At first, a handful of sharks pop in and out of the frame as the ROV floats over a wide array of oceanic rocks, corals, sponges, and invertebrates. Eventually, it comes across a large group of sharks feeding on a 2.5-meter-long (8-foot) dead swordfish lying on the seafloor. In all, at least 11 individual sharks belonging to two deep-sea dogfish species of the family Squalidae were seen gorging themselves on their swordfish smorgasbord of skin and muscle tissue. The smaller and more numerous sharks are the Genie’s dogfish, only first described last year and named after the shark scientist Dr Genie Clark.
And that’s not even the coolest part. The star of the oceanic show casually glides in at around the 1:45 mark. The large bony wreckfish, also known as a sea bass or stone bass, is seen with the tailfin of a dogfish shark slowly wiggling back and forth. Wreckfish can reach a maximum weight of 100 kilograms (220 pounds) and grow to 75 centimeters (2.5 feet) in length with a long lifespan, with some living up to 70 years.

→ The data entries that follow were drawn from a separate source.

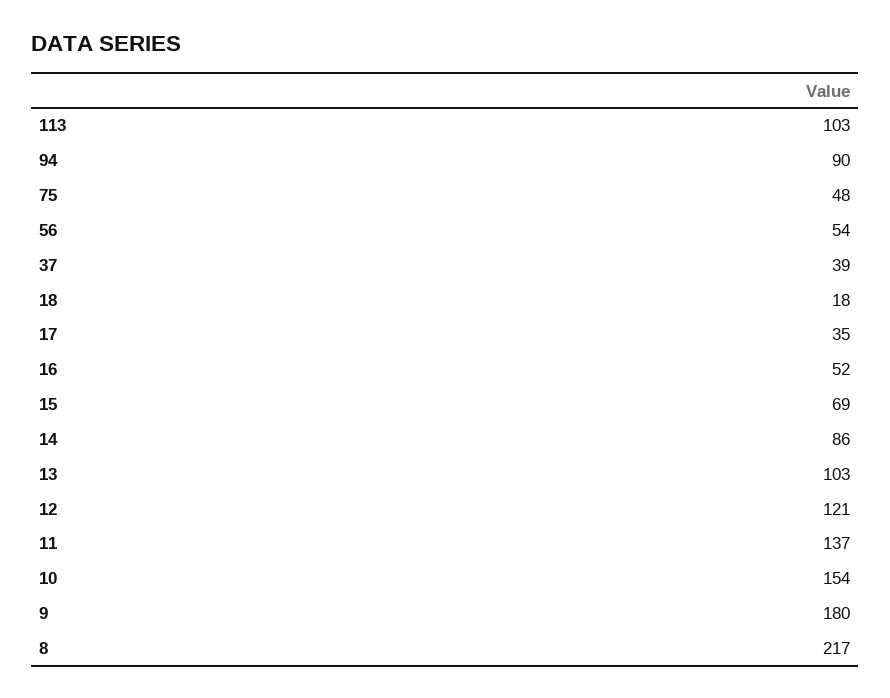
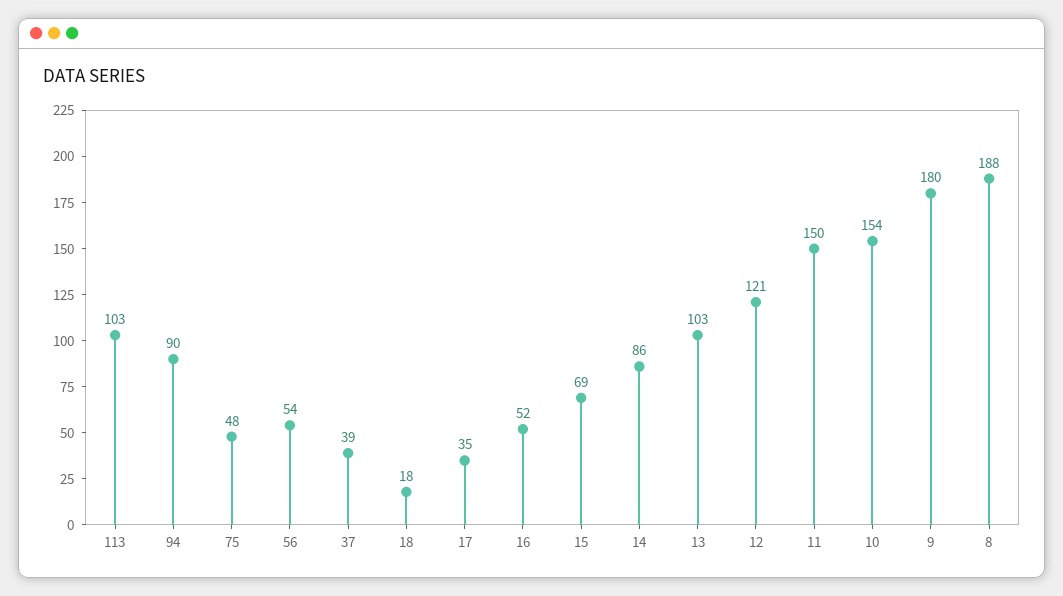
  {
    "113": 103,
    "94": 90,
    "75": 48,
    "56": 54,
    "37": 39,
    "18": 18,
    "17": 35,
    "16": 52,
    "15": 69,
    "14": 86,
    "13": 103,
    "12": 121,
-   "11": 137,
+   "11": 150,
    "10": 154,
    "9": 180,
-   "8": 217
+   "8": 188
  }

“[It’s] more evidence really of how these systems work,” an Okeanos team member says in the video. “Wow, I’m going to remember this forever!”
NOAA reports that the 250-plus-pound swordfish was recently deceased – possibly just a few hours – given the condition of its body and how quickly the sharks were consuming it. Its cause of death is unclear, but it’s possible that it could have died due to age, disease, or injury. No hook or fishing line was visible that would indicate it was a lost catch, however, if the fish was injured the quick work of the sharks would have made it undeterminable. The swordfish presents a unique learning opportunity to understand how “food falls” work in the deep sea. These occur when large pelagic species like whales and swordfish eventually sink to the bottom of the ocean after dying, transferring organic carbon to the deepest parts of the ocean.